Maniquismo ideológico

Rodrigo Fernández Chois

Tema obligado… el paro o la marcha de protesta. No sé cuál de las dos descripciones se ajusta más a lo que ocurrirá. Sin embargo, me resulta harto difícil escribir una opinión sobre tan melindroso tema sin antes expresar la rabia que siento por el hecho de que debido a las tradicionales malas prácticas politiqueras que suelen amparar los más despreciables y abyectos fines, se haya caído la reforma constitucional que buscaba que los delitos sexuales contra los menores no fueran juzgados por la indulgente justicia especial sino por la justicia ordinaria.
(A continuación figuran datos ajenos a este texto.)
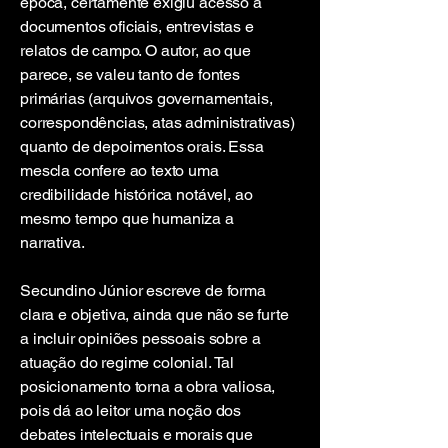
época, certamente exigiu acesso a
documentos oficiais, entrevistas e
relatos de campo. O autor, ao que
parece, se valeu tanto de fontes
primárias (arquivos governamentais,
correspondências, atas administrativas)
quanto de depoimentos orais. Essa
mescla confere ao texto uma
credibilidade histórica notável, ao
mesmo tempo que humaniza a
narrativa.
Secundino Júnior escreve de forma
clara e objetiva, ainda que não se furte
a incluir opiniões pessoais sobre a
atuação do regime colonial. Tal
posicionamento torna a obra valiosa,
pois dá ao leitor uma noção dos
debates intelectuais e morais que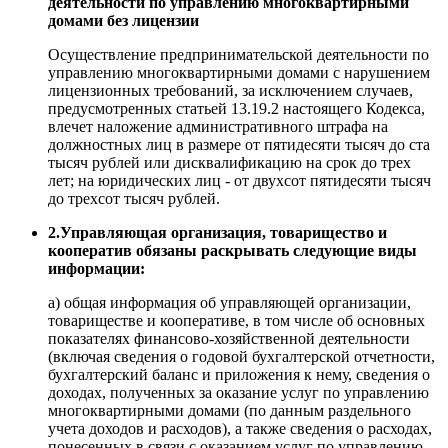
деятельности по управлению многоквартирными
домами без лицензии
Осуществление предпринимательской деятельности по
управлению многоквартирными домами с нарушением
лицензионных требований, за исключением случаев,
предусмотренных статьей 13.19.2 настоящего Кодекса,
влечет наложение административного штрафа на
должностных лиц в размере от пятидесяти тысяч до ста
тысяч рублей или дисквалификацию на срок до трех
лет; на юридических лиц - от двухсот пятидесяти тысяч
до трехсот тысяч рублей.
2.Управляющая организация, товарищество и
кооператив обязаны раскрывать следующие виды
информации:
а) общая информация об управляющей организации,
товариществе и кооперативе, в том числе об основных
показателях финансово-хозяйственной деятельности
(включая сведения о годовой бухгалтерской отчетности,
бухгалтерский баланс и приложения к нему, сведения о
доходах, полученных за оказание услуг по управлению
многоквартирными домами (по данным раздельного
учета доходов и расходов), а также сведения о расходах,
понесенных в связи с оказанием услуг по управлению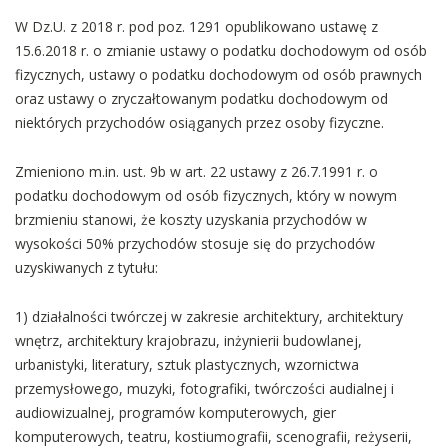
W Dz.U. z 2018 r. pod poz. 1291 opublikowano ustawę z
15.6.2018 r. o zmianie ustawy o podatku dochodowym od osób
fizycznych, ustawy o podatku dochodowym od osób prawnych
oraz ustawy o zryczałtowanym podatku dochodowym od
niektórych przychodów osiąganych przez osoby fizyczne.
Zmieniono m.in. ust. 9b w art. 22 ustawy z 26.7.1991 r. o
podatku dochodowym od osób fizycznych, który w nowym
brzmieniu stanowi, że koszty uzyskania przychodów w
wysokości 50% przychodów stosuje się do przychodów
uzyskiwanych z tytułu:
1) działalności twórczej w zakresie architektury, architektury
wnętrz, architektury krajobrazu, inżynierii budowlanej,
urbanistyki, literatury, sztuk plastycznych, wzornictwa
przemysłowego, muzyki, fotografiki, twórczości audialnej i
audiowizualnej, programów komputerowych, gier
komputerowych, teatru, kostiumografii, scenografii, reżyserii,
La irritación que siento se debe al hecho de ser papá y admito que carezco de inteligencia emocional al momento de escribir esta nota. Pero hago acopio de un mínimo de cordura para evitar hacer uso de todos los adjetivos peyorativos imaginables para tildar a los “honorables senadores” que con sus respectivos movimientos y sus argucias hundieron la iniciativa. En fin, el daño ya está hecho y yo ya tecleé mi enfado. Punto aparte.

Referente al paro… como lo escribí en mi columna anterior, hay de sobra malestar. No obstante, la profusión de fake news con el fin de incendiar ánimos y brindar argumentos falsos de protesta, me hace concluir que hay algo deliberadamente fraguado. No estamos ante simples memes sino ante una estrategia planeada de manejo de opinión.

Respeto a mis amigos que marcharán, su anhelo de un país mejor no los hace para mí guerrilleros o castrochavistas; y espero que el hecho de marginarme de tal evento no me convierta a mí en paramilitar o mafioso. Son esas catalogaciones extremas -sin posiciones medias- las que generan odio.